Welcome to pyliwc
Overview
PyLIWC is a Python package designed to provide an interface for analyzing text using the LIWC (Linguistic Inquiry and Word Count) tool. This package allows users to interact with the LIWC CLI from within Python, offering features for processing various data formats, performing linguistic style matching, and analyzing narrative arcs in text data. It can handle folders, text files or Pandas dataframes.
As the LIWC dictionary is proprietary software, this requires that you have installed the latest version of the LIWC software on your machine, with an activated licence (academic licence).
Manifest
The LIWC (Linguistic Inquiry and Word Count) software by James W. Pennebaker, Roger J. Booth, and Martha E. Francis has been instrumental for countless researchers in analyzing linguistic and psycholinguistic data. Linguistic Inquiry and Word Count (LIWC) is the gold standard of dictionary-based approaches for analyzing word use. It can be used to study a single individual, groups of people over time, or all of social media.However, LIWC has traditionally been available through software, necessitating the usage of an outside software to the Python environement.
Recognizing the growing popularity of Python in the scientific and research community, there is an important need for researchers and data scientists for integrating LIWC directly into their Python workflows. Thus, pyliwc brings (many of) the functionality of LIWC to a wider audience without the need use the LIWC application as GUI. pyliwc is open-source, released under the MIT license, and is designed to enable researchers to perform sophisticated linguistic analysis directly in Python.
Features
The package offers a wide range of features, including:
- LIWC Text Analysis:
- Analyze text data from various sources, including CSV files, directories, Pandas DataFrames, and individual strings.
- Supports internal dictionaries (e.g., LIWC22, LIWC2015) as well as adhoc dictionaries
- Output results directly in a convenient Pandas DataFrame for easy integration with other data processing tools.
- Linguistic Style Matching (LSM):
- Perform person and group-level LSM analysis using a DataFrame to evaluate the alignment of linguistic styles in conversational data.
- Supports pairwise LSM calculations for detailed analysis of interpersonal communication dynamics.
- Narrative Arc Analysis:
- Analyze the narrative arc of text data to understand staging, progression, and cognitive tension, offering deep insights into storytelling elements.

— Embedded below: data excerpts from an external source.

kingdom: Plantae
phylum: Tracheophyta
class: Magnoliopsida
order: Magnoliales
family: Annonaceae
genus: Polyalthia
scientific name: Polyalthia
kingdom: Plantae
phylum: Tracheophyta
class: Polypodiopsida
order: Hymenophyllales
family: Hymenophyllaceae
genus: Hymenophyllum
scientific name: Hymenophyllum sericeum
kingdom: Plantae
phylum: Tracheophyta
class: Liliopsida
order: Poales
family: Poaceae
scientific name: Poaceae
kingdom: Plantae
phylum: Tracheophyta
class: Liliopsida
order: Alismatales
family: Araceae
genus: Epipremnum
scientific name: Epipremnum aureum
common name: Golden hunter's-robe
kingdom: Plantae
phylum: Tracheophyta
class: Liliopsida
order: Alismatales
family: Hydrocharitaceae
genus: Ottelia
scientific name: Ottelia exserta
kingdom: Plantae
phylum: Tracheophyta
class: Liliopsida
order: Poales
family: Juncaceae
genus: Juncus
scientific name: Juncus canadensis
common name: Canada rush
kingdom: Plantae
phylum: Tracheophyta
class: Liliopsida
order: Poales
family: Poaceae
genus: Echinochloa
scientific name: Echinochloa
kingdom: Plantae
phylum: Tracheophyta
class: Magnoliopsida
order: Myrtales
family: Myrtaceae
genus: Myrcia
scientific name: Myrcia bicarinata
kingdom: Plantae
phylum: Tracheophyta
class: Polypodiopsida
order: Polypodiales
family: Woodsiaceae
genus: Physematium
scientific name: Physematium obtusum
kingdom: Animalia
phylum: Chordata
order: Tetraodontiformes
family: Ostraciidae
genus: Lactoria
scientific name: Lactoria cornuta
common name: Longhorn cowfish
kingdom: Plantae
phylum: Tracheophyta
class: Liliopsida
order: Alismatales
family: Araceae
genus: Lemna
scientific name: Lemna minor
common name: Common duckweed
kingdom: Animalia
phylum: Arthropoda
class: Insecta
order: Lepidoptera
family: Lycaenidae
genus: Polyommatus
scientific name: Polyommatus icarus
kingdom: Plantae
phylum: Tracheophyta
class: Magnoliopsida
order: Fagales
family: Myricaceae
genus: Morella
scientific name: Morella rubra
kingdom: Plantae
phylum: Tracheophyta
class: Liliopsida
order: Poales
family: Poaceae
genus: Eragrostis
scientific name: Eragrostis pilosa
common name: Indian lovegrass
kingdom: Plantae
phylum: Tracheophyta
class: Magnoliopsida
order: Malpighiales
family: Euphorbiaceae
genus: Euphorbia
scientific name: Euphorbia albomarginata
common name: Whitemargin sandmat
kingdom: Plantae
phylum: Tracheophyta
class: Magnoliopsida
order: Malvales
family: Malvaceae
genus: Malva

- Graphics capabilities are included, allowing users to visualize narrative structures: staging, plot progression, and cognitive tension over time.
- Provides customizable scaling methods and segment options for precise control over the analysis process.
Integration with LIWC CLI: Seamlessly execute LIWC commands and capture output for further processing, leveraging the full power of LIWC’s linguistic analysis capabilities. Multithreading support for improved performance and faster analysis across large datasets.
Output Options: Flexible output formats, including CSV, JSON, and direct integration with Pandas DataFrames, ensuring compatibility with a wide range of data analysis workflows.
Missing Features: In the current version, the following features have not yet been ported : Word frequencies, Meaning extraction and Contextualizer.